You don’t have to be a metal genius to make an accurate assumption about the genre affiliation of India’s Gutslit. Although it would make a nice surprise, Gutslit isn’t a group of prog metal hipsters or power metal warrior nerds. No folks, Gutslit, as expected, play brutal death bolstered by a smattering of grind. But unlike many run-of-the-mill bands that favor guttural extremity over actual craftsmanship and decent songwriting, Gutslit rise above the pack with their impressively written and refined second LP, Amputheatre. They’re also another shining example of the talent emerging from the rising Indian metal scene and despite having only a split and one prior full-length album to their name, Gutslit are no strangers to the underground metal scene. Forming way back in 2007, their hard work and experience paved the way for the impressive development that has come to fruition on Amputheatre.
Kicking off with a sample-laden, slow-building intro, Gutslit detonate their intentions properly via the fittingly titled “Brazen Bull.” This is a lean, mean motherfucker of a tune, recalling a more straightforward Benighted, creating a solid indication of the quality songwriting and technical precision the band display throughout the album. The song shifts and contorts on a dime, from sleek fretboard flurries, beefed-up thrashy passages, whip-smart tempo changes and structural variations, right down to some nifty soloing and fat, pig squealing grooves. Fear not swine haters, new vocalist Kaushal LS (Godless) mostly deploys a thick low growl and slightly higher pitched variation, keeping the brees to a minimum. A further upside to Amputheatre’s success is that fortunately, Gutslit revel in the lost art of song-writing efficiency, trimming the album to a perfectly concise 28 minutes and change.

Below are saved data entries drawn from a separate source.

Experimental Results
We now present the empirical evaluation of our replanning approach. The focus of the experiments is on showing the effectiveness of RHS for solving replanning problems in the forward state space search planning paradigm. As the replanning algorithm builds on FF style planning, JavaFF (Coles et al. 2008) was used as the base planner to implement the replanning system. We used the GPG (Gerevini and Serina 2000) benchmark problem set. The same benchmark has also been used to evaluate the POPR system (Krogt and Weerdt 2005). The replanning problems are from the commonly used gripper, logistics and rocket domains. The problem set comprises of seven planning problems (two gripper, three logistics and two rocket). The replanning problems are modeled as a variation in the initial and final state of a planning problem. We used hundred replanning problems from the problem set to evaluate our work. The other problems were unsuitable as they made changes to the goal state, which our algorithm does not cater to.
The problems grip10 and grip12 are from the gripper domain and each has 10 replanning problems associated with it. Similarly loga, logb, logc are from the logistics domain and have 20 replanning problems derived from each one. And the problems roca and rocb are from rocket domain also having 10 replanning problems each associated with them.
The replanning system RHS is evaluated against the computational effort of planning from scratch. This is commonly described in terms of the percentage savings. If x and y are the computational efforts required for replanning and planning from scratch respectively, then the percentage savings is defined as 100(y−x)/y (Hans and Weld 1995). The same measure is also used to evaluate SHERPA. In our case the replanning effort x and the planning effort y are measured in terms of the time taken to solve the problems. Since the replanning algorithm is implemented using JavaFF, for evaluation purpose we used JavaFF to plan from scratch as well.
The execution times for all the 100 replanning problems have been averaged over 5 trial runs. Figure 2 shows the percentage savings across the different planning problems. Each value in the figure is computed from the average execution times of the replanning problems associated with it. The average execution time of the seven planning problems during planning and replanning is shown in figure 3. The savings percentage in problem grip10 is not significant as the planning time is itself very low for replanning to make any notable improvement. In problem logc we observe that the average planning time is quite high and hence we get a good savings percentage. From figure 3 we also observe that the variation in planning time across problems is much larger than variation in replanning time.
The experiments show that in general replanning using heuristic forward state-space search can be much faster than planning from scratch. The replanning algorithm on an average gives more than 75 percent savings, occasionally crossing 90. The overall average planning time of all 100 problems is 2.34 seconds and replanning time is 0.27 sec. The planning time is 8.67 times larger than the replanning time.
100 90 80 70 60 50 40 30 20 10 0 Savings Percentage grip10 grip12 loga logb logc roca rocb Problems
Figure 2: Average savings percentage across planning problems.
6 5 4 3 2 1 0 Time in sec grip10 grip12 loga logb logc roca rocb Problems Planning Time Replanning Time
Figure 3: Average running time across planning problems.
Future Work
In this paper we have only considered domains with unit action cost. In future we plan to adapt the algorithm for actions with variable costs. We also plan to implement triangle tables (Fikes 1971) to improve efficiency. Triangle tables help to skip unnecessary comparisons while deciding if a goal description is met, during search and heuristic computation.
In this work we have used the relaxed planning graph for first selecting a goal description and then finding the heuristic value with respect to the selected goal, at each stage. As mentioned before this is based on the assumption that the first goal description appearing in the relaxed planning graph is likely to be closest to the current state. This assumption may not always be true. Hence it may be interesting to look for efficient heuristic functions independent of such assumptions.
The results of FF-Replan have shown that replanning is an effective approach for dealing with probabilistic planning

Critical to the album’s success is the band’s varied take on brutal death. Song-writing dynamics feature prominently, ensuring the material doesn’t get lost in a gooey mess of gurgles, blasts and indecipherable music that often derails the sloppier brutal death breed. There’s a truckload of riffs, bloodied hooks and rhythmic variations crammed into each song without becoming convoluted or slipping into the clutches of monotony. And Gutslit’s sheer propulsive energy, relentlessly aggressive delivery, and cement crushing heaviness are very easy to like. “Necktie Party” chops and hacks with brute force, flitting between bursts of headbangable groove, arthritis inducing fretwork, and steroid injected thrash. Settling into a killer opening groove, “Blood Eagle” shifts gears effortlessly, becoming increasingly frantic and wired, while early highlight “From One Ear to Another” is masterfully stitched together, mixing up dynamics expertly and sounding completely unhinged during its speediest passages.

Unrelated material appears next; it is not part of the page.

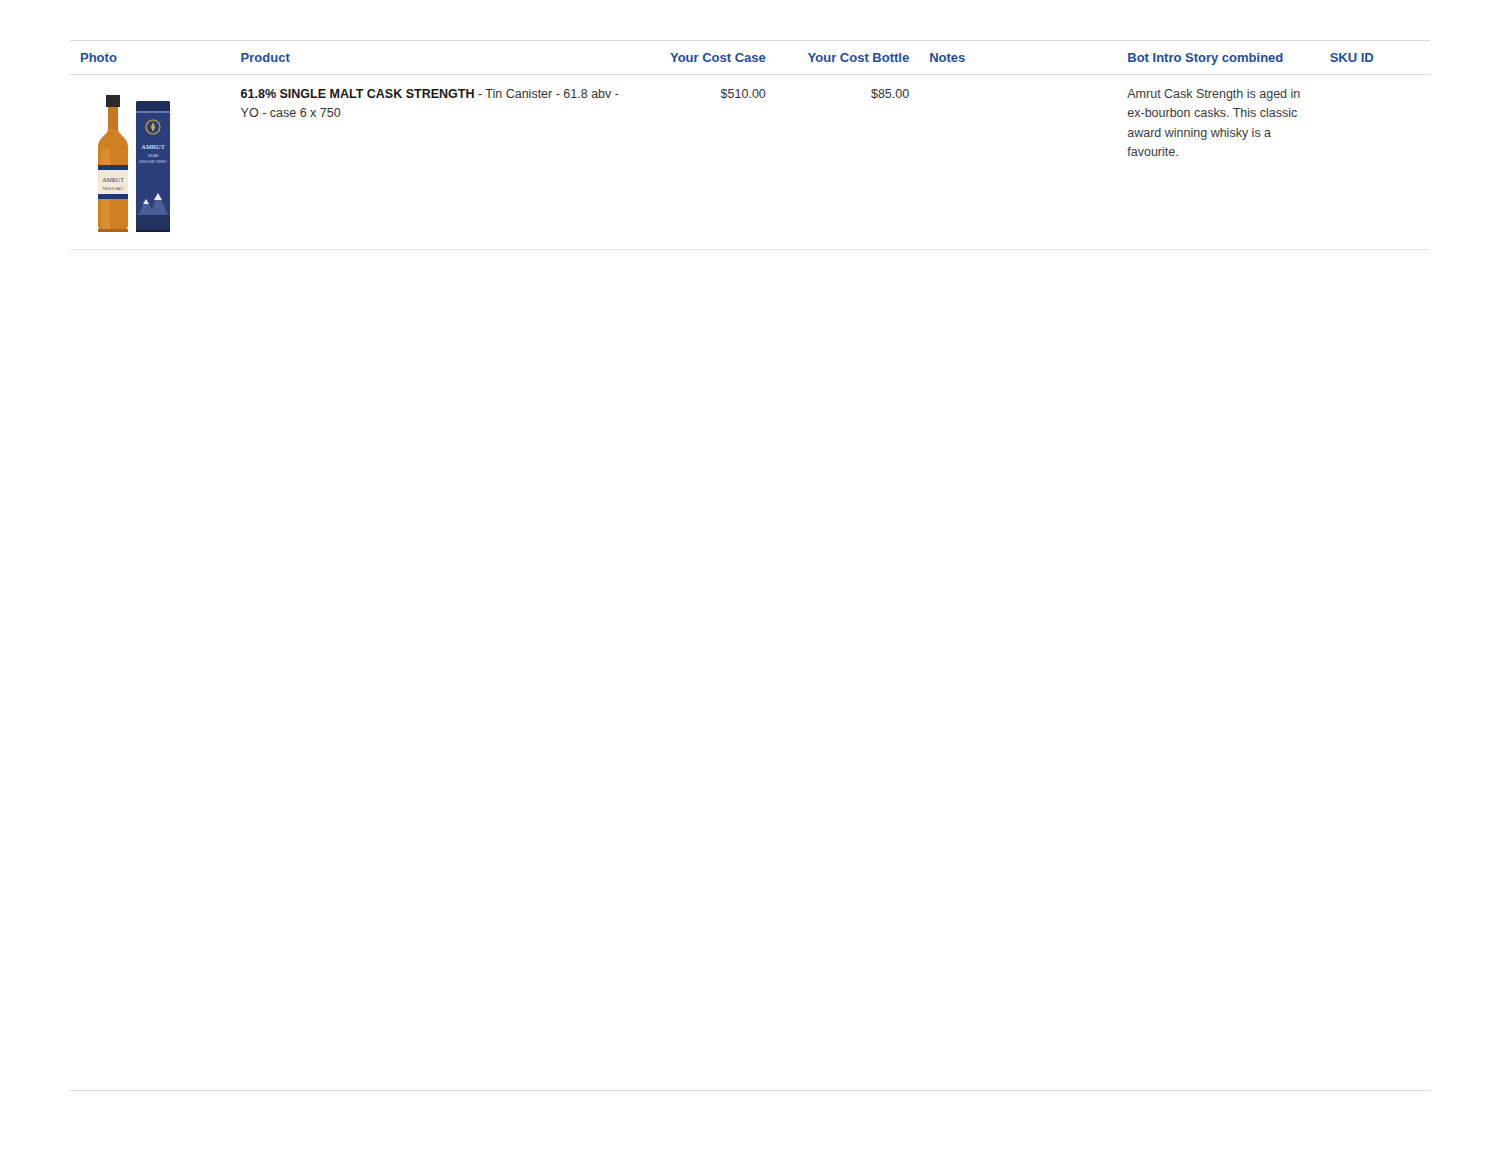| Photo | Product | Your Cost Case | Your Cost Bottle | Notes | Bot Intro Story combined | SKU ID |
| --- | --- | --- | --- | --- | --- | --- |
| AMRUT SINGLE MALT AMRUT INDIAN SINGLE MALT WHISKY | 61.8% SINGLE MALT CASK STRENGTH - Tin Canister - 61.8 abv - YO - case 6 x 750 | $510.00 | $85.00 | | Amrut Cask Strength is aged in ex-bourbon casks. This classic award winning whisky is a favourite. | |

At its best Amputheatre is near unstoppable, but although it’s a consistent offering, the stronger songs render the rest of the album as merely very good, with the very high-quality standards difficult to sustain across the entire album. The album is a tad top heavy and while lengthy closer “Death Hammer” demonstrates Gutslit’s ability to pace themselves over a longer period and incorporate a modicum of melody into the fray, it’s missing some of the album’s infectiously concentrated energy. However, it’s a relatively minor nitpick. A further boost to Amputheatre’s undeniable quality lies in the strong production values. Gutslit doesn’t skimp on the brutality, speed, and jackhammer blasting, but the stout, clean production, not to mention Gutslit’s excellent musicianship, not only make sense of it all but lend the album the sonic weight to align with Gutslit’s supercharged delivery. However, the dynamic range score is a bit misleading due to a particularly high rating of the intro track, with the actual range sitting around DR6 industry standard levels.

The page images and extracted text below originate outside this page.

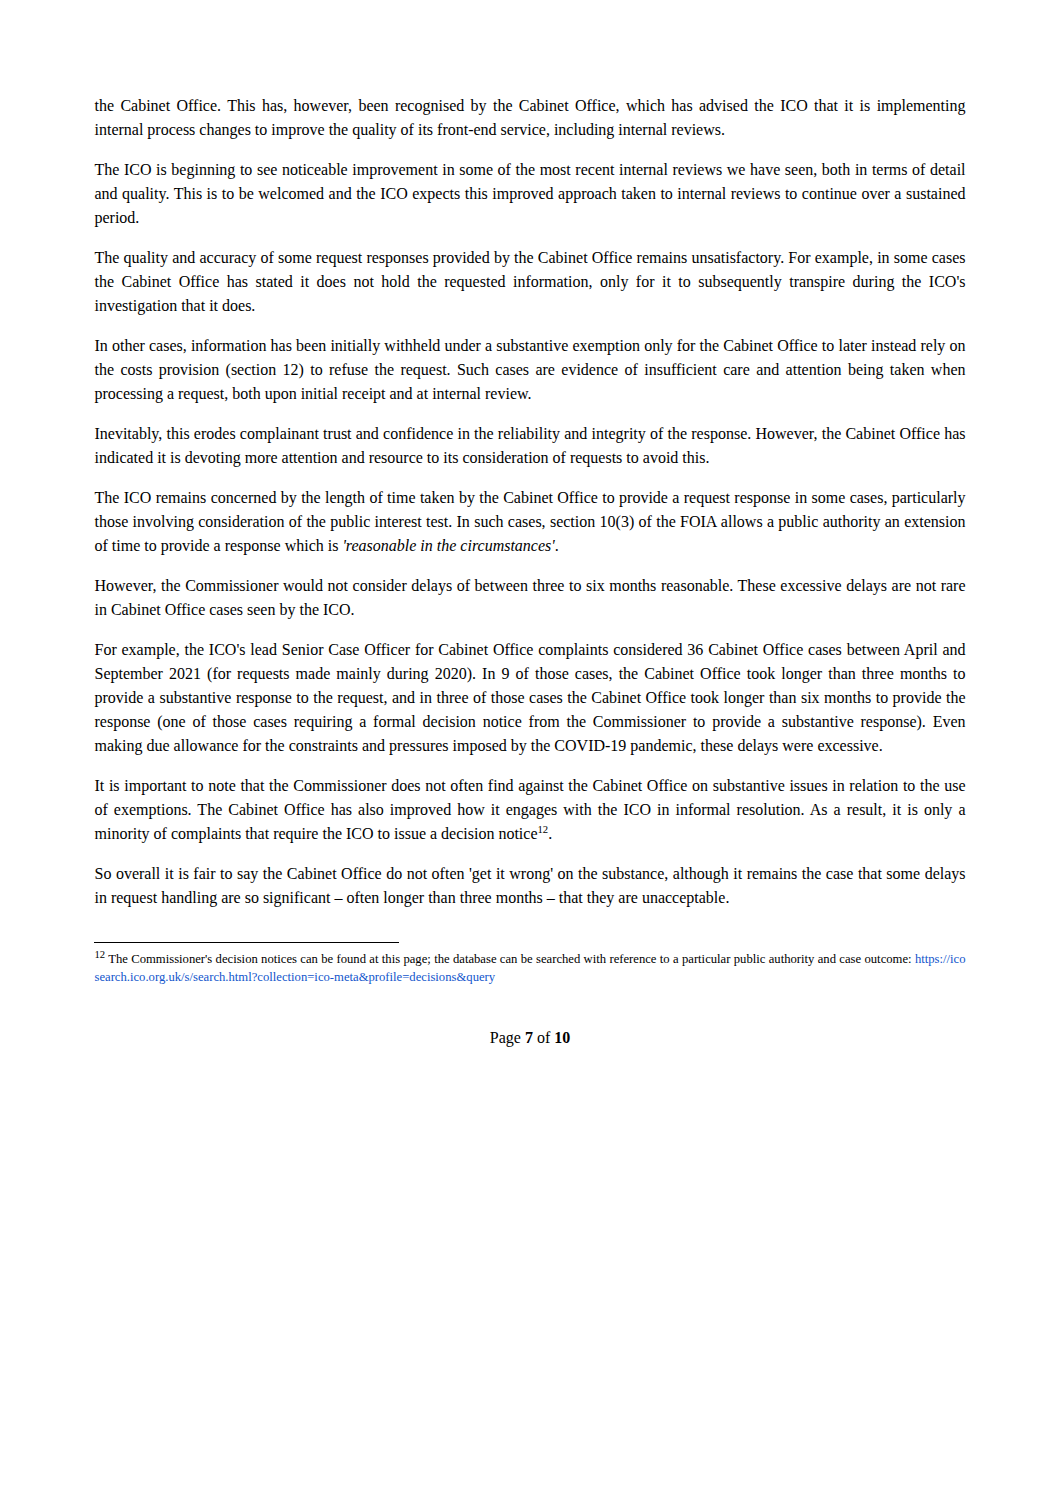the Cabinet Office. This has, however, been recognised by the Cabinet Office, which has advised the ICO that it is implementing internal process changes to improve the quality of its front-end service, including internal reviews.
The ICO is beginning to see noticeable improvement in some of the most recent internal reviews we have seen, both in terms of detail and quality. This is to be welcomed and the ICO expects this improved approach taken to internal reviews to continue over a sustained period.
The quality and accuracy of some request responses provided by the Cabinet Office remains unsatisfactory. For example, in some cases the Cabinet Office has stated it does not hold the requested information, only for it to subsequently transpire during the ICO's investigation that it does.
In other cases, information has been initially withheld under a substantive exemption only for the Cabinet Office to later instead rely on the costs provision (section 12) to refuse the request. Such cases are evidence of insufficient care and attention being taken when processing a request, both upon initial receipt and at internal review.
Inevitably, this erodes complainant trust and confidence in the reliability and integrity of the response. However, the Cabinet Office has indicated it is devoting more attention and resource to its consideration of requests to avoid this.
The ICO remains concerned by the length of time taken by the Cabinet Office to provide a request response in some cases, particularly those involving consideration of the public interest test. In such cases, section 10(3) of the FOIA allows a public authority an extension of time to provide a response which is 'reasonable in the circumstances'.
However, the Commissioner would not consider delays of between three to six months reasonable. These excessive delays are not rare in Cabinet Office cases seen by the ICO.
For example, the ICO's lead Senior Case Officer for Cabinet Office complaints considered 36 Cabinet Office cases between April and September 2021 (for requests made mainly during 2020). In 9 of those cases, the Cabinet Office took longer than three months to provide a substantive response to the request, and in three of those cases the Cabinet Office took longer than six months to provide the response (one of those cases requiring a formal decision notice from the Commissioner to provide a substantive response). Even making due allowance for the constraints and pressures imposed by the COVID-19 pandemic, these delays were excessive.
It is important to note that the Commissioner does not often find against the Cabinet Office on substantive issues in relation to the use of exemptions. The Cabinet Office has also improved how it engages with the ICO in informal resolution. As a result, it is only a minority of complaints that require the ICO to issue a decision notice12.
So overall it is fair to say the Cabinet Office do not often 'get it wrong' on the substance, although it remains the case that some delays in request handling are so significant – often longer than three months – that they are unacceptable.
12 The Commissioner's decision notices can be found at this page; the database can be searched with reference to a particular public authority and case outcome: https://icosearch.ico.org.uk/s/search.html?collection=ico-meta&profile=decisions&query
Page 7 of 10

Gutslit’s Amputheatre is one hell of a beastly brutal death album that sits nicely alongside quality 2017 brutal death/grind releases from Benighted and Sublime Cadaveric Decomposition. The band has the songwriting smarts and technical chops to match it with higher profile acts and should only continue developing as their career progresses. Down the track, I’ll probably end up regretting not scoring the album higher, but regardless of numbers, Amputheatre is totally worthy of your time and is a thoroughly enjoyable brutal death beatdown.